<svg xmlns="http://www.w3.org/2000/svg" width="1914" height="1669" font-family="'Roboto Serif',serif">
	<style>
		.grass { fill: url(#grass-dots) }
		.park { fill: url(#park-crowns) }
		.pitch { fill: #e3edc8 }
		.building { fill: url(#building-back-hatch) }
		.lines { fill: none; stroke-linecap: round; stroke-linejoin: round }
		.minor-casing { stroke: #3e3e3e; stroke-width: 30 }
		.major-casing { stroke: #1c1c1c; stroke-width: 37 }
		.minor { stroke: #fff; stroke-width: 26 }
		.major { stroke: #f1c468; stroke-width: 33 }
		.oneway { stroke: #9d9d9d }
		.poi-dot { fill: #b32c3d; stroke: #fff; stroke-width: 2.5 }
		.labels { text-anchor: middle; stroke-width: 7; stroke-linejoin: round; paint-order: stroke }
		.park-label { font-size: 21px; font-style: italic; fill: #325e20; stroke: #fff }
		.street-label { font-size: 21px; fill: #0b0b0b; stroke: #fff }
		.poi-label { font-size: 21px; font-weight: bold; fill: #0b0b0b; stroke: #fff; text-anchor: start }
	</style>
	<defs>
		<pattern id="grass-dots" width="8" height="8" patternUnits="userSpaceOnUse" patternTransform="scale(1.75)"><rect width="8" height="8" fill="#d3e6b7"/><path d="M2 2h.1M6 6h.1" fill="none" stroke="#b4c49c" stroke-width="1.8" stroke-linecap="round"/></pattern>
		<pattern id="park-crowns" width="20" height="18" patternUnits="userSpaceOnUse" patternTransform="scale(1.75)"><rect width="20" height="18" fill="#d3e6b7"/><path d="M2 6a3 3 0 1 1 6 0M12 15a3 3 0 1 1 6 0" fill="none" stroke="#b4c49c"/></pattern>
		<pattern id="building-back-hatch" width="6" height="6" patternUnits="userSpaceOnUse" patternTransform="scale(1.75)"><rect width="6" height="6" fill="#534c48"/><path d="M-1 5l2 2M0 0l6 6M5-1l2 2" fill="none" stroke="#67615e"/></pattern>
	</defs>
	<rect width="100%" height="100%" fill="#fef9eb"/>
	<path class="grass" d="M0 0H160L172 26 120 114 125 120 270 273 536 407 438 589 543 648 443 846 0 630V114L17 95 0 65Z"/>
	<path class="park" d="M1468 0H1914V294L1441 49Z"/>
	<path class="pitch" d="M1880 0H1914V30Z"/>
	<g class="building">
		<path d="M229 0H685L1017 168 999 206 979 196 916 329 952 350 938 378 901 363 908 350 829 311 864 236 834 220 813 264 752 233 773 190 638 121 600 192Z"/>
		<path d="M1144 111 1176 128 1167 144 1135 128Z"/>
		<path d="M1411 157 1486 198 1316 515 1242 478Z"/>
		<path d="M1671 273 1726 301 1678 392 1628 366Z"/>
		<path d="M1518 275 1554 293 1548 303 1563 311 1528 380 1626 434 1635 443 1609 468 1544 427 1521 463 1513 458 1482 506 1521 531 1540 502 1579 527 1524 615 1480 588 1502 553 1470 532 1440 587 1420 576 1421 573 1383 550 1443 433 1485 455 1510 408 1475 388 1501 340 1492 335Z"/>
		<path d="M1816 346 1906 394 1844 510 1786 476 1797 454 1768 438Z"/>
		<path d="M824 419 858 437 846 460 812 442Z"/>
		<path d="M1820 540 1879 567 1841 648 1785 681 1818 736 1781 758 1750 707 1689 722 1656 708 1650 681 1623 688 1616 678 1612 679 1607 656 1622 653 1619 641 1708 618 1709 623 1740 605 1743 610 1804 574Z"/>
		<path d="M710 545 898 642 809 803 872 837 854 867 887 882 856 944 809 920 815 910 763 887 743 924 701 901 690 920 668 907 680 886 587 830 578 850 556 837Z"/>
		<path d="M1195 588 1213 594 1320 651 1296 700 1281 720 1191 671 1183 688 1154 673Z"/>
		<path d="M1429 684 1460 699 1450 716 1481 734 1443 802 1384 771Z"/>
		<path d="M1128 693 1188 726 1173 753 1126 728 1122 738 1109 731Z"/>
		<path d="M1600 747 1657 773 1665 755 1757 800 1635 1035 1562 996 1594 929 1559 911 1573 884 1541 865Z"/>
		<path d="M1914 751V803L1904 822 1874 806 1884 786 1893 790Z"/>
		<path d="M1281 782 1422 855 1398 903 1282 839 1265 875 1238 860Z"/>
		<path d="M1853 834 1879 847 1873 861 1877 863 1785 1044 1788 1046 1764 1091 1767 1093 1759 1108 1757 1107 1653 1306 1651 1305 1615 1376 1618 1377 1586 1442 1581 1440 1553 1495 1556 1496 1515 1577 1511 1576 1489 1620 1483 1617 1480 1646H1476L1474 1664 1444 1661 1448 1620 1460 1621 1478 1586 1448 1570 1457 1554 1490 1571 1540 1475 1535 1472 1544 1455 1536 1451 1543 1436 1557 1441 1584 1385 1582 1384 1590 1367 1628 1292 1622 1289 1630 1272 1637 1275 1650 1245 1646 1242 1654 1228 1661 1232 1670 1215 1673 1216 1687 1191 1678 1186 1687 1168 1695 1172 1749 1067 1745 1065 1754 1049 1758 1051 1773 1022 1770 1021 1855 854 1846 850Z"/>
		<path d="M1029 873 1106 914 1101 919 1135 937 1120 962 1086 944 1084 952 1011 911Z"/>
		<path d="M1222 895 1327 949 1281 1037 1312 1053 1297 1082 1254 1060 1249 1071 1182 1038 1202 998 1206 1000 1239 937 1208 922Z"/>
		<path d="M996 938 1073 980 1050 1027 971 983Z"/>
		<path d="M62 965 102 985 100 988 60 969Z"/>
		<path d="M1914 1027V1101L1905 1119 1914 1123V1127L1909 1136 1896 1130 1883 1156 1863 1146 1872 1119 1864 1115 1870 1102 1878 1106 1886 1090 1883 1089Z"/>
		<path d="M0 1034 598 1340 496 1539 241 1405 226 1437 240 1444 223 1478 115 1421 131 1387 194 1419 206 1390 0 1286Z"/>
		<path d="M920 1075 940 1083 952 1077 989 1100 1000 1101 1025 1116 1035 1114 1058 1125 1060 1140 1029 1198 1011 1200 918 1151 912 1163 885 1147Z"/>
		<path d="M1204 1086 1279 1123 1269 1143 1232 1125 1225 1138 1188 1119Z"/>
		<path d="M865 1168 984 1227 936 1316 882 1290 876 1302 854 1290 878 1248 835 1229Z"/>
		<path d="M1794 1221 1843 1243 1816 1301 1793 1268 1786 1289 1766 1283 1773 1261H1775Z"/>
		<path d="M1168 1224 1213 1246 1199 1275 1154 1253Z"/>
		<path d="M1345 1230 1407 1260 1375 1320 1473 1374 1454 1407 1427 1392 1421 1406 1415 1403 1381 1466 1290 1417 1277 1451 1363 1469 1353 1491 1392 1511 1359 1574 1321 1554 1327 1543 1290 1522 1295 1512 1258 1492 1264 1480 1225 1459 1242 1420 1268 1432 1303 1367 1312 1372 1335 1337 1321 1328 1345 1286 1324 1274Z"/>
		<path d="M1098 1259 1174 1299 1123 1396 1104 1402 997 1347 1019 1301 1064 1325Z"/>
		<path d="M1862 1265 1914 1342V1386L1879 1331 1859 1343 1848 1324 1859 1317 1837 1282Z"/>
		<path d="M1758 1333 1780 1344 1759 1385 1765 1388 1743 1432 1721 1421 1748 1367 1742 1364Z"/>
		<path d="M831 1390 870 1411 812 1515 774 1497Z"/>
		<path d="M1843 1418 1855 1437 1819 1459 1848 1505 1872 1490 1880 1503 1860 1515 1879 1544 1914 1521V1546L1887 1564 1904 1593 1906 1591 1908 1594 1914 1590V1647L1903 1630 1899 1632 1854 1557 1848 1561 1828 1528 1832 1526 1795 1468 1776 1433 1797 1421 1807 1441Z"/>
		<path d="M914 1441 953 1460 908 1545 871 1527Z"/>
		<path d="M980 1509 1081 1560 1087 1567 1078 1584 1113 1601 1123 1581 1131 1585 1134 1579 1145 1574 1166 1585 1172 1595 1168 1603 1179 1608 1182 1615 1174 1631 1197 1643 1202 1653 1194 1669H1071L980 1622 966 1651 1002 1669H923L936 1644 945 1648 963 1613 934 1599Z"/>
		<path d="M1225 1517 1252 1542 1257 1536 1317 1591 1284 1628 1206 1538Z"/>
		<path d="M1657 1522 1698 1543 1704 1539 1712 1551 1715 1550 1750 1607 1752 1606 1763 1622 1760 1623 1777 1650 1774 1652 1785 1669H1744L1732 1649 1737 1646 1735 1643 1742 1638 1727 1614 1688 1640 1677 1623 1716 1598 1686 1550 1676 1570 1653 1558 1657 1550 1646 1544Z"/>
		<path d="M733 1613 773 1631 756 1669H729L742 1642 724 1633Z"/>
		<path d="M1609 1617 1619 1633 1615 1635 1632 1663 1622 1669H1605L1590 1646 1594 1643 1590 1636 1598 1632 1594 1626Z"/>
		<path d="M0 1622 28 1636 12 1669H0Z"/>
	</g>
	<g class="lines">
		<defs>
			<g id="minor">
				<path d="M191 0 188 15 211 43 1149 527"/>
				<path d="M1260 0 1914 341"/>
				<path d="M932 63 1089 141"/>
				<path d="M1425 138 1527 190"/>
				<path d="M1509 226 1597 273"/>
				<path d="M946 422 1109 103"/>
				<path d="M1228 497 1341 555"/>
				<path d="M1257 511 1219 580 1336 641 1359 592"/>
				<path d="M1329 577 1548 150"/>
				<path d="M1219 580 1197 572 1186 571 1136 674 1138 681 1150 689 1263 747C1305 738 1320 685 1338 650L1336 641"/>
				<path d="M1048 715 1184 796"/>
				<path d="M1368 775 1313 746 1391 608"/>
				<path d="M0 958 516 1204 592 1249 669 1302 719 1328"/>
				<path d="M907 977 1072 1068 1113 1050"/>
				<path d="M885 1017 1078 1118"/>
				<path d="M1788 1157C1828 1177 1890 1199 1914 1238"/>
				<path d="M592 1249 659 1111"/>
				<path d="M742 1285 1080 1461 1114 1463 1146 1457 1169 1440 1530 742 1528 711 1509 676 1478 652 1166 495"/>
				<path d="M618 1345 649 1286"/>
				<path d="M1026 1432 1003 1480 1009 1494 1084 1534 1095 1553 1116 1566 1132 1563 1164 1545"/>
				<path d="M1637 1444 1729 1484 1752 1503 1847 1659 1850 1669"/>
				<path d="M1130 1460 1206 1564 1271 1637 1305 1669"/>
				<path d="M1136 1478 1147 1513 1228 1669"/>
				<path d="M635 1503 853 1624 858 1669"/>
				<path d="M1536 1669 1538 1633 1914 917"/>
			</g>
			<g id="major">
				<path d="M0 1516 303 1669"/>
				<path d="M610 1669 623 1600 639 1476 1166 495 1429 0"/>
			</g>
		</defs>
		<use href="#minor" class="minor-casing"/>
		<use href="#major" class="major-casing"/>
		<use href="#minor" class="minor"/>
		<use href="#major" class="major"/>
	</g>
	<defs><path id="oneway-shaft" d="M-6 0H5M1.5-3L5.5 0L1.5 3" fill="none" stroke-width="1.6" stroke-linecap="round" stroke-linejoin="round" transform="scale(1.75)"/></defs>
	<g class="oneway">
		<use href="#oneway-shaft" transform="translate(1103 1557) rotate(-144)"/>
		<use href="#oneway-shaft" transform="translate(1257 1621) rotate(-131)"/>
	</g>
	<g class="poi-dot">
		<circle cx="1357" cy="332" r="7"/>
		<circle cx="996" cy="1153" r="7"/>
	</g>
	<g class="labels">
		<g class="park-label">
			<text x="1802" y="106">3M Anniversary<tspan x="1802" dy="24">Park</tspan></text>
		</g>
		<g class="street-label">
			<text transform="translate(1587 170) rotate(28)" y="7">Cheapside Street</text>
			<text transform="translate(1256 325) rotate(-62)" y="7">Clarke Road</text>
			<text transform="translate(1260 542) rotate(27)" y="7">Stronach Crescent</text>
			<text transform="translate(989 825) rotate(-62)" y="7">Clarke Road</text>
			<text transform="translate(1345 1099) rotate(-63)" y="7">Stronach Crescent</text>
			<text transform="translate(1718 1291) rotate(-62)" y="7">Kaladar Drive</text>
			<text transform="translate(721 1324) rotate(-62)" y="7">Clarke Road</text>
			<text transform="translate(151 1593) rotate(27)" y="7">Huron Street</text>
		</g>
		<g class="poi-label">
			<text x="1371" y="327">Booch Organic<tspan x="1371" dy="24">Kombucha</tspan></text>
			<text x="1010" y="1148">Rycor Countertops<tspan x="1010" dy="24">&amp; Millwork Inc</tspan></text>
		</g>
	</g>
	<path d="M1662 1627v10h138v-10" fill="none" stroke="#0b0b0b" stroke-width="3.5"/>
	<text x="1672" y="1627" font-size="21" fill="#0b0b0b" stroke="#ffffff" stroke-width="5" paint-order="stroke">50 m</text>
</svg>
==
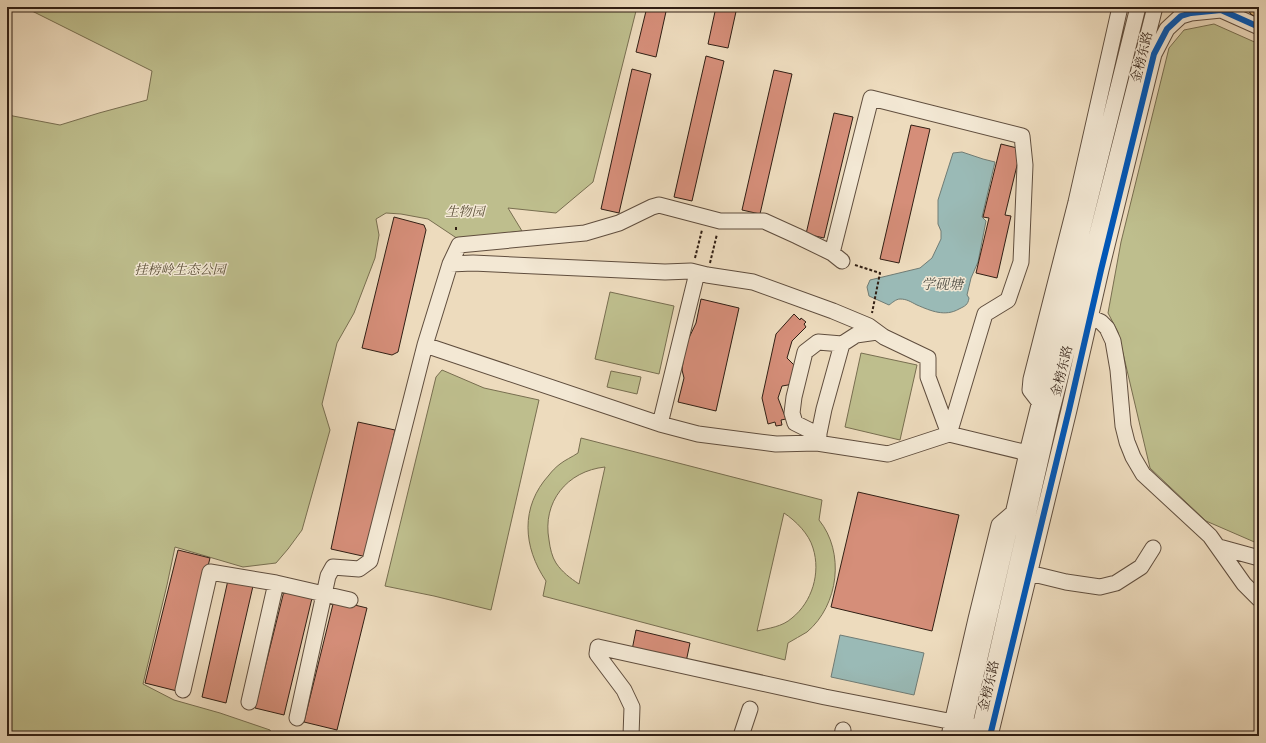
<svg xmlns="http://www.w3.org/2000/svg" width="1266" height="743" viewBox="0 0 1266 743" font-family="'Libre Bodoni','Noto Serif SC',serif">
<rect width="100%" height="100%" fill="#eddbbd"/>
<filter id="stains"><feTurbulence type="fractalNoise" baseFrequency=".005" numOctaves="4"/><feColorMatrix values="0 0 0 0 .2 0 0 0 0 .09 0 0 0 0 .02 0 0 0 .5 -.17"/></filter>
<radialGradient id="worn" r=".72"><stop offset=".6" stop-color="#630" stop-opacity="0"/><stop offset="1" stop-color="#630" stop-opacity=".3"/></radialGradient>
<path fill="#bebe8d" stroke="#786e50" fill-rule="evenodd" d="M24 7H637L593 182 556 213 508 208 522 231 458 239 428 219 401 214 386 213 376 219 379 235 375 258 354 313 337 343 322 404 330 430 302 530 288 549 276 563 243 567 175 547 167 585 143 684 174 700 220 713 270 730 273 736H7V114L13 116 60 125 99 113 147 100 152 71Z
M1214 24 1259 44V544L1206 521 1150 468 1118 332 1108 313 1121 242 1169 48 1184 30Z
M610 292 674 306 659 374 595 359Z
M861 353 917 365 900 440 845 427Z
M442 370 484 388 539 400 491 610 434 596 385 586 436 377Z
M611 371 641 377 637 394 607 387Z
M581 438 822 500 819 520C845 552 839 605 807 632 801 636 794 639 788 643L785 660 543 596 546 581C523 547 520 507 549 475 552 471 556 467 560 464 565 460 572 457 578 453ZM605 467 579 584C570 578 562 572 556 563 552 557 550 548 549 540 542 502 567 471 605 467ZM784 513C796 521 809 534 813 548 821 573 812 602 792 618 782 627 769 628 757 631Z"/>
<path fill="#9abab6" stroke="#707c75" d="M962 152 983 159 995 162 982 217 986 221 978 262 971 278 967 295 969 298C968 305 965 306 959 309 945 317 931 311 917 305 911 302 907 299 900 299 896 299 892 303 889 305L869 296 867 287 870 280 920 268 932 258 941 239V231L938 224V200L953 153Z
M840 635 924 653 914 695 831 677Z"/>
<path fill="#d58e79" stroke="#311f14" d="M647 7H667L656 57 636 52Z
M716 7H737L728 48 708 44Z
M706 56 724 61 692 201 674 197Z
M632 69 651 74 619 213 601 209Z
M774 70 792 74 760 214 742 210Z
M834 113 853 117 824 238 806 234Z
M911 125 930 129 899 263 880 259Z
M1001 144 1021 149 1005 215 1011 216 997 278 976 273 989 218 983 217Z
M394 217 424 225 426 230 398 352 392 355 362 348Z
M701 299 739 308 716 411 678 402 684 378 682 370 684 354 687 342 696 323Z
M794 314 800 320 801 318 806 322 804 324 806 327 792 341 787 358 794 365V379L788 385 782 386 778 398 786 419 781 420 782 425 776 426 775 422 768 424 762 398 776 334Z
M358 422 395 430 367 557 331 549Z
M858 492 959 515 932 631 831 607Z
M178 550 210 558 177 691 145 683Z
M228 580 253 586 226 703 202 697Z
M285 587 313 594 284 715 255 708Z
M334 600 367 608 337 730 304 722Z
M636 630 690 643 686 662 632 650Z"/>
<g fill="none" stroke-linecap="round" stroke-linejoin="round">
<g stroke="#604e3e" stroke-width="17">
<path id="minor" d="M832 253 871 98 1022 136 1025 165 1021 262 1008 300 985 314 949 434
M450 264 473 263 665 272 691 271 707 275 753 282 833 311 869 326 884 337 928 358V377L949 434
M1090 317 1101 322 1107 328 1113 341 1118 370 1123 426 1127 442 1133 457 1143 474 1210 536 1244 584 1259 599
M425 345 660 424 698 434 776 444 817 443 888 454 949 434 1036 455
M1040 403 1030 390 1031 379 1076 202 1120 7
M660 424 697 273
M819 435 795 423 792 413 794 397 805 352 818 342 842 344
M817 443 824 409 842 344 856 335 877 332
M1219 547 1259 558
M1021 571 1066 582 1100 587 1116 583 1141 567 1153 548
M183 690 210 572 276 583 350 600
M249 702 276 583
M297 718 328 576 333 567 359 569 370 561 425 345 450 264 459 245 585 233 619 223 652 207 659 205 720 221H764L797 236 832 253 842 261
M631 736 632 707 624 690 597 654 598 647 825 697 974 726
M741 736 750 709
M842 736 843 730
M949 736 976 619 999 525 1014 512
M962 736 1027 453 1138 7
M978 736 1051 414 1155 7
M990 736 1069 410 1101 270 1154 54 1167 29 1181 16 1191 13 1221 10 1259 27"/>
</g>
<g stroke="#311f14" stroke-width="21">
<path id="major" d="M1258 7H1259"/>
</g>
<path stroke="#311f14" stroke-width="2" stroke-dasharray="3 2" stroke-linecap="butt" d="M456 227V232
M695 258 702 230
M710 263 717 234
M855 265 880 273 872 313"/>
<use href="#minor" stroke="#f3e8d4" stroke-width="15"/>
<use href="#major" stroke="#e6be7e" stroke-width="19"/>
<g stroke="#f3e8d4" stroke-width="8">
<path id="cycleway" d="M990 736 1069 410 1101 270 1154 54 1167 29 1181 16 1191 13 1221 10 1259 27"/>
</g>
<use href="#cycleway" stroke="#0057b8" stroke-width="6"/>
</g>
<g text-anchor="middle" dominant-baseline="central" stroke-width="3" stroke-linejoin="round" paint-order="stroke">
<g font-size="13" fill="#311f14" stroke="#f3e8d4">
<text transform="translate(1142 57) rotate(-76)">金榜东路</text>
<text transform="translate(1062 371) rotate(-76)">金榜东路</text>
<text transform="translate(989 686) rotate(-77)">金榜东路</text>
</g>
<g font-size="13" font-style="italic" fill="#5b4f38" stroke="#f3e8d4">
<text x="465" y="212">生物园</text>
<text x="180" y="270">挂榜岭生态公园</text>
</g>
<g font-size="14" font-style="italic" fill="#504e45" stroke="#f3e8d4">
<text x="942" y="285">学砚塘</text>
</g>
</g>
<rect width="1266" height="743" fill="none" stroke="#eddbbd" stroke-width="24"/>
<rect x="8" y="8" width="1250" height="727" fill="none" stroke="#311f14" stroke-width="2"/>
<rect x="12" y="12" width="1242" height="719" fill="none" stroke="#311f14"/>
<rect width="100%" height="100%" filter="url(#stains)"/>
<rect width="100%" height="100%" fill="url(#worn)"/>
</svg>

Exercise prompt. From the data, list each line in which the string "dots" appears.

Solution.
		.grass { fill: url(#grass-dots) }
		<pattern id="grass-dots" width="8" height="8" patternUnits="userSpaceOnUse" patternTransform="scale(1.75)"><rect width="8" height="8" fill="#d3e6b7"/><path d="M2 2h.1M6 6h.1" fill="none" stroke="#b4c49c" stroke-width="1.8" stroke-linecap="round"/></pattern>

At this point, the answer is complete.